恶意登录
需求:
- 对一段时间内(比如一天内)的用户点击行为进行约束,
- 如果对同一个广告点击超过一定限额(比如100次),
- 应该把该用户加入黑名单并报警,此后其点击行为不应该再统计
方式一:
import org.apache.flink.api.common.eventtime.SerializableTimestampAssigner;
import org.apache.flink.api.common.eventtime.WatermarkStrategy;
import org.apache.flink.api.common.functions.ReduceFunction;
import org.apache.flink.api.common.state.ReducingState;
import org.apache.flink.api.common.state.ReducingStateDescriptor;
import org.apache.flink.api.common.state.ValueState;
import org.apache.flink.api.common.state.ValueStateDescriptor;
import org.apache.flink.api.common.typeinfo.Types;
import org.apache.flink.configuration.Configuration;
import org.apache.flink.streaming.api.datastream.SingleOutputStreamOperator;
import org.apache.flink.streaming.api.environment.StreamExecutionEnvironment;
import org.apache.flink.streaming.api.functions.KeyedProcessFunction;
import org.apache.flink.util.Collector;
import org.apache.flink.util.OutputTag;
import java.text.SimpleDateFormat;
import java.time.Duration;
import java.util.Date;
/**
* @ClassName: Flink01_PV_Project
* @Description:
* @Author: kele
* @Date: 2021/4/9 18:52
* <p>
* <p>
* 需求:
* 对一段时间内(比如一天内)的用户点击行为进行约束,
* 如果对同一个广告点击超过一定限额(比如100次),
* 应该把该用户加入黑名单并报警,此后其点击行为不应该再统计
*
* 解决每天的第一条数据计算到昨天的状态中
* <p>
* <p>
* 来一条数据判断一下日期,如果是当前的日期,则不清除状态,如果不是当前的日期,则清除状态
*
**/
public class Flink05_Filter_BlackList_Project_1 {
public static void main(String[] args) {
Configuration conf = new Configuration();
conf.setInteger("rest.port", 20000);
StreamExecutionEnvironment env = StreamExecutionEnvironment.getExecutionEnvironment(conf);
env.setParallelism(2);
OutputTag<String> blackList = new OutputTag<String>("blackList", Types.STRING) {
};
//设置水印
WatermarkStrategy<AdsClickLog> ws = WatermarkStrategy.<AdsClickLog>forBoundedOutOfOrderness(Duration.ofSeconds(20))

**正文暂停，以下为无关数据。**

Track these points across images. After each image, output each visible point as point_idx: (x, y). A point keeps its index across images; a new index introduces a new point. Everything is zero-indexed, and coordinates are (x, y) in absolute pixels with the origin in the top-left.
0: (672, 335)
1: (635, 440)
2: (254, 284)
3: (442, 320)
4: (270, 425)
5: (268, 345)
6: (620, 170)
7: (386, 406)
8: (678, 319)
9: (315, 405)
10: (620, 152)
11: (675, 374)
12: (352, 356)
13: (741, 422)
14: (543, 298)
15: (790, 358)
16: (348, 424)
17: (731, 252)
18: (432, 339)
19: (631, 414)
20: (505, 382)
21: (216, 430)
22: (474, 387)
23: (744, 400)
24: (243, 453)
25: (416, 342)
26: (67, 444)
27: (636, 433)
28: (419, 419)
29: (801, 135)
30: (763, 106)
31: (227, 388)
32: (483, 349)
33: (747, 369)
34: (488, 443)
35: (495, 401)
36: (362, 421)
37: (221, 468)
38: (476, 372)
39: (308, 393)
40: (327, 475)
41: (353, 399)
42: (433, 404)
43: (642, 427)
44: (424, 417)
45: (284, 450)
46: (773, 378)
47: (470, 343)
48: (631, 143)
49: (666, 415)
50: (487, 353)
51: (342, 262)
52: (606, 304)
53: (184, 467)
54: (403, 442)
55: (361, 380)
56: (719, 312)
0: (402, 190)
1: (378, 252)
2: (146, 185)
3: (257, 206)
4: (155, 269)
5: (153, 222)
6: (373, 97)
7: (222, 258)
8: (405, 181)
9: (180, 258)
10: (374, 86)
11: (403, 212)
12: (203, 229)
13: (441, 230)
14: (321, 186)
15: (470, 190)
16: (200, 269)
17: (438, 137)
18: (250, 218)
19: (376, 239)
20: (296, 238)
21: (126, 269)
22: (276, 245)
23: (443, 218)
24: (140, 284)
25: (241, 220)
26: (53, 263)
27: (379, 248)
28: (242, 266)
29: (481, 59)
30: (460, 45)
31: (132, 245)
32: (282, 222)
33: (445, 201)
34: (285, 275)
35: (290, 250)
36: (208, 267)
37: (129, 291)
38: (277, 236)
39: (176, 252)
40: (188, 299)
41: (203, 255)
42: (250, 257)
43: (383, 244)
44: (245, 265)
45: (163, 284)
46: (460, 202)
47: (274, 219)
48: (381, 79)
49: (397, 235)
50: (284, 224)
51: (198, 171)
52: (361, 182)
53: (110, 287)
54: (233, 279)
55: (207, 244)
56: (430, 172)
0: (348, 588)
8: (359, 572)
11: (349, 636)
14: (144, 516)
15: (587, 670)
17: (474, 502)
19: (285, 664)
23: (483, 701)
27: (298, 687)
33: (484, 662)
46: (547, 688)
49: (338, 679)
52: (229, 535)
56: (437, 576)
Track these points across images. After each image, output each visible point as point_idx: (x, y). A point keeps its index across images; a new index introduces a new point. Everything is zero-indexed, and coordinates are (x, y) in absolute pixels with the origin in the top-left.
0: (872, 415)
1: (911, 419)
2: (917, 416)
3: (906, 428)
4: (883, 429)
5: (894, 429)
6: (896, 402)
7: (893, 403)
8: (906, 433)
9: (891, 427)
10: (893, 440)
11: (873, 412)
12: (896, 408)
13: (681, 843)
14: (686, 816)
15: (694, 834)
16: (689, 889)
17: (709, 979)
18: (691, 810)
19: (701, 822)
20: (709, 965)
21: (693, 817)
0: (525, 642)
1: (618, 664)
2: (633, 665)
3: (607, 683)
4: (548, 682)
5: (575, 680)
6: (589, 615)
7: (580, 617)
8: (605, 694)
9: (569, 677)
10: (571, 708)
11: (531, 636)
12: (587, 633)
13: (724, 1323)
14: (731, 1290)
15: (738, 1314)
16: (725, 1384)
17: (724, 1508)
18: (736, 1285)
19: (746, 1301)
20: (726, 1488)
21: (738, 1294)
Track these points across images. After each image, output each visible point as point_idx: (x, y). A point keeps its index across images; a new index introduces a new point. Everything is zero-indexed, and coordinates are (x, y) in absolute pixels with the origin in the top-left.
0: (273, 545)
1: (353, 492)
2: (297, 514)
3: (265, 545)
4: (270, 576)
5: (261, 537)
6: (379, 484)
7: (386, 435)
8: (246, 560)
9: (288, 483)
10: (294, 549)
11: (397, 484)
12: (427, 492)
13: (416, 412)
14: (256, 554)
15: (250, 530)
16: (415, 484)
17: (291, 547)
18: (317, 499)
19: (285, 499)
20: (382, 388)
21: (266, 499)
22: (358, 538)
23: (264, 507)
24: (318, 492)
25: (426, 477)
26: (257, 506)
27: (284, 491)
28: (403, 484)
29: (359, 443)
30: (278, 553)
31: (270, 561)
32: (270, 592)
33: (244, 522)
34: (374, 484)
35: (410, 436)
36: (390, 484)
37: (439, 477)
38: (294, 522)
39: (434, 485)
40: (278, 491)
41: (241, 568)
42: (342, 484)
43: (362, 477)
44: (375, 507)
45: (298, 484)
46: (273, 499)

.withTimestampAssigner(new SerializableTimestampAssigner<AdsClickLog>() {
@Override
public long extractTimestamp(AdsClickLog element, long recordTimestamp) {
return element.getTimestamp();
}
});
SingleOutputStreamOperator<String> main =
env
.socketTextStream("hadoop162",8888)
// .readTextFile("in/AdClickLog.csv")
.map(line -> {
String[] datas = line.split(",");
return new AdsClickLog(Long.valueOf(datas[0]),
Long.valueOf(datas[1]),
datas[2],
datas[3],
Long.valueOf(datas[4]));
}
)
.assignTimestampsAndWatermarks(ws)
//按照用户和广告id分组
.keyBy(ads -> ads.getUserId() + " " + ads.getAdsId())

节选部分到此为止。